このような格差をなくすために設けられた制度が平均課税です。
平均課税とは、
変動所得又は臨時所得がある場合に、
それらの金額を他の所得とは分けて税率を乗じ税額を計算することで、
公平性を担保するものです。
※変動所得、臨時所得がなにかということについては後ほど説明します
計算方法はやや複雑ですが、国税庁HPにある計算書を用いれば
算出することができます。
https://www.nta.go.jp/tetsuzuki/shinkoku/shotoku/yoshiki02/pdf/011.pdf
簡単に説明すると、臨時・変動所得をX、それ以外の所得をYとすると、
Yで決まった税率をXにも適用して計算するというものです。
Yの税率が5%ならXにも5%を乗じて税額を出します。
これによって超過累進税率なら高い税率がかかったであろう臨時・変動所得の税金が
平準化されるということですね。
なお平均課税の適用条件として、以下の1.2に当てはまる必要があります。
1. 変動所得、臨時所得があること。
変動所得は簡単にいうと、
漁業や養殖、他に原稿料や印税など年によって変動が大きい所得のことです。
一方臨時所得とは土地などの不動産を貸し付けする際に発生する権利金や頭金、
プロ野球選手の契約金等のことをいいます。
詳しくは国税庁HPにある「変動所得・臨時所得の説明書」を参照ください
http://www.nta.go.jp/tetsuzuki/shinkoku/shotoku/tebiki2015/pdf/15.pdf
2. その年の所得について以下に当てはまること
A. 臨時所得のみの時→臨時所得が総所得金額の20%以上
B. 変動所得のみの時→変動所得が過去2年間の変動所得の平均を超えており、かつ総所得金額の20%以上
C. 臨時所得と変動所得の両方がある時(変動所得は過去2年間の平均超)
→臨時所得と変動所得の合計が総所得金額の20%以上
D. 臨時所得と変動所得の両方がある時(変動所得は過去2年間の平均以下)
→臨時所得が総所得金額の20%以上
他、留意すべき点について以下に記載しておきます
・申告書には計算書を添付します
・必要経費や青色申告特別控除額については、通常の所得と変動所得、臨時所得、それぞれに按分します。

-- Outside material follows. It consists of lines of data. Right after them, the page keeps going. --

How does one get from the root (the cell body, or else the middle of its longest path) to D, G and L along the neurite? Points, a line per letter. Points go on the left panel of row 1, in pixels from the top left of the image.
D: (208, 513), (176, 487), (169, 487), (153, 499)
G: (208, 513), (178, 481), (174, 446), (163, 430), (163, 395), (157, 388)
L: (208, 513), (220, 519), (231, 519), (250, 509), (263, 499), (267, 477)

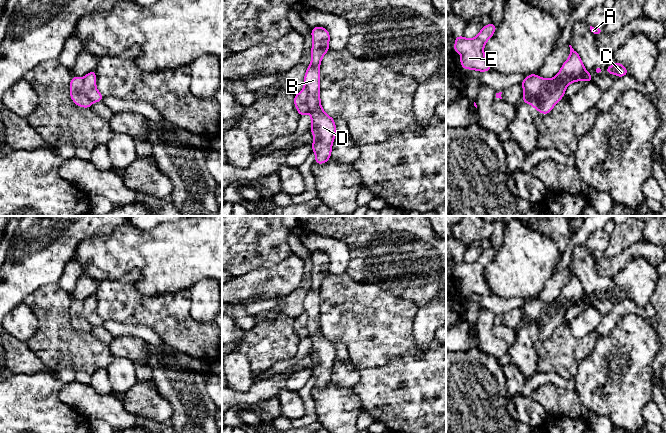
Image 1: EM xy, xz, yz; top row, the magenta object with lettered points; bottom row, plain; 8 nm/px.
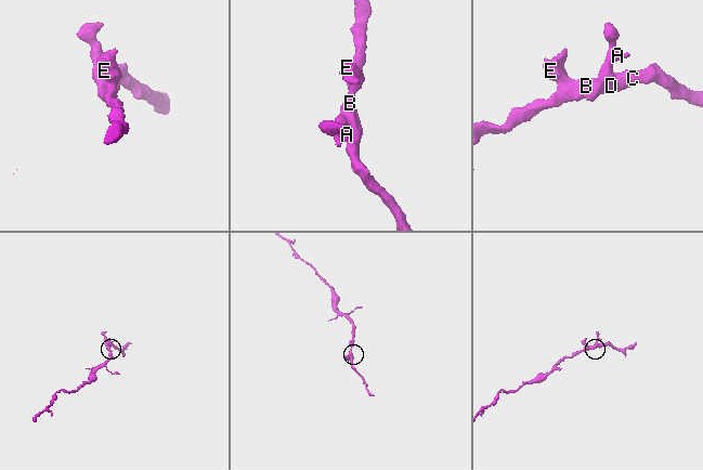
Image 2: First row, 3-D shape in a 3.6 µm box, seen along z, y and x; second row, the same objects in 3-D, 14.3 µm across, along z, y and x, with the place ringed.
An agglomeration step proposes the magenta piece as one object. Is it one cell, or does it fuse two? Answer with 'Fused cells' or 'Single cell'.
Fused cells

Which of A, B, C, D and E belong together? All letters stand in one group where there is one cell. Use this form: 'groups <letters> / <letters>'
groups A / B C D E

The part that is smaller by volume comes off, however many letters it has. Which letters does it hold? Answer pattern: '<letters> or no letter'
A

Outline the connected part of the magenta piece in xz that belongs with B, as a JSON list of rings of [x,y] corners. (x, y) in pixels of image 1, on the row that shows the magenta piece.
[[[317,26],[312,28],[311,36],[311,63],[304,75],[304,88],[308,93],[307,105],[311,115],[311,133],[314,136],[312,150],[315,153],[315,163],[324,164],[331,158],[336,136],[335,121],[325,113],[320,101],[320,63],[324,54],[329,51],[330,33],[327,29]]]

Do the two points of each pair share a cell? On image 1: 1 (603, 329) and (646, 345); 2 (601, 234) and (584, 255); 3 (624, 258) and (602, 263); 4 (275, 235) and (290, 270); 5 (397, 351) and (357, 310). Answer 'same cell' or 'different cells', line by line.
1: different cells
2: different cells
3: same cell
4: different cells
5: same cell

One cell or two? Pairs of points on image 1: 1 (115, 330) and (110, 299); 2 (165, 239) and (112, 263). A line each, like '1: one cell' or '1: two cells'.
1: two cells
2: one cell

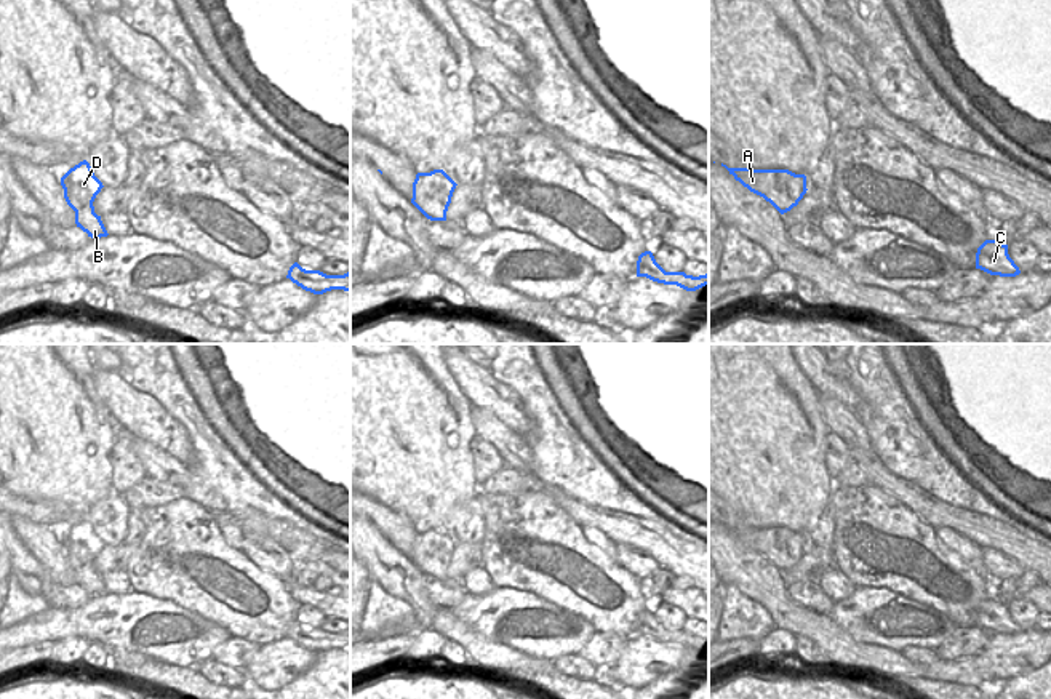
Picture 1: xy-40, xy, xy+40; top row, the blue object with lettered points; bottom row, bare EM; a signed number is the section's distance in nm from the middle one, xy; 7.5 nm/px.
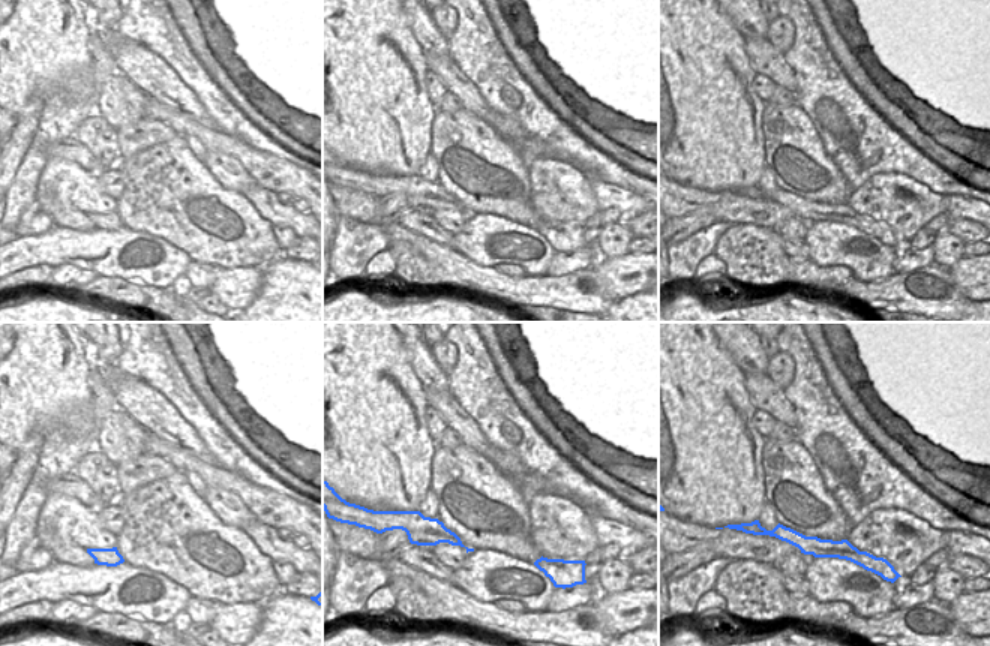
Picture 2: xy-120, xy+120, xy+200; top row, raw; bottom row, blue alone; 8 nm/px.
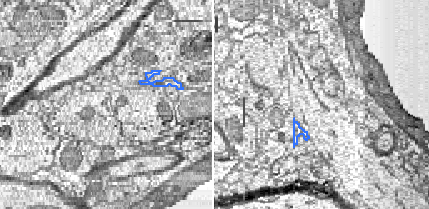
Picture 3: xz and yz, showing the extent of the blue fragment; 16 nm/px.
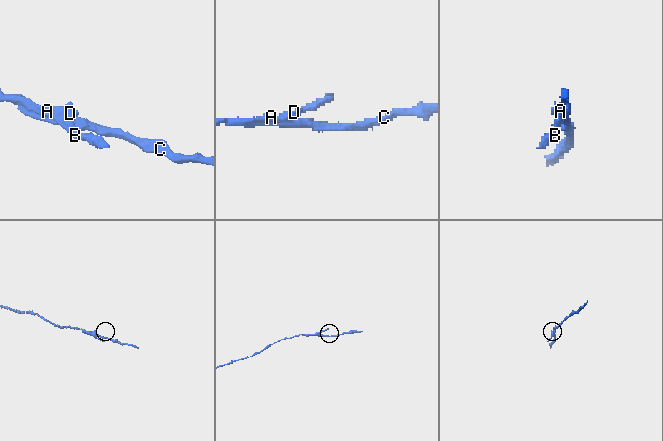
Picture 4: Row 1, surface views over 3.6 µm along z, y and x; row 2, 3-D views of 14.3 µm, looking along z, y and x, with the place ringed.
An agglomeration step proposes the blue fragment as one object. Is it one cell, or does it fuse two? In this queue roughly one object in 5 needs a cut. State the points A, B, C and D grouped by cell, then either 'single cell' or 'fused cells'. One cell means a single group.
groups A B C D; single cell

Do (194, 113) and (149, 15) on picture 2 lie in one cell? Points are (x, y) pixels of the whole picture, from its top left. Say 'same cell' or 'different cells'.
different cells

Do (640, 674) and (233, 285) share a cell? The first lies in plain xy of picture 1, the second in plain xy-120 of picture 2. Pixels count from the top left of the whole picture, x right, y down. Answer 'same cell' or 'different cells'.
same cell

・翌年の予定納税の額を決定する際は、変動・臨時所得の額は含まれずに計算されます
・不動産の権利金や頭金については、臨時所得ではなく、譲渡所得とされるものもあるため留意が必要です(変動所得・臨時所得の説明書参照)
平均所得を利用すると税額を大きく減らすことができる可能性があります。
ぜひ覚えておくといいでしょう。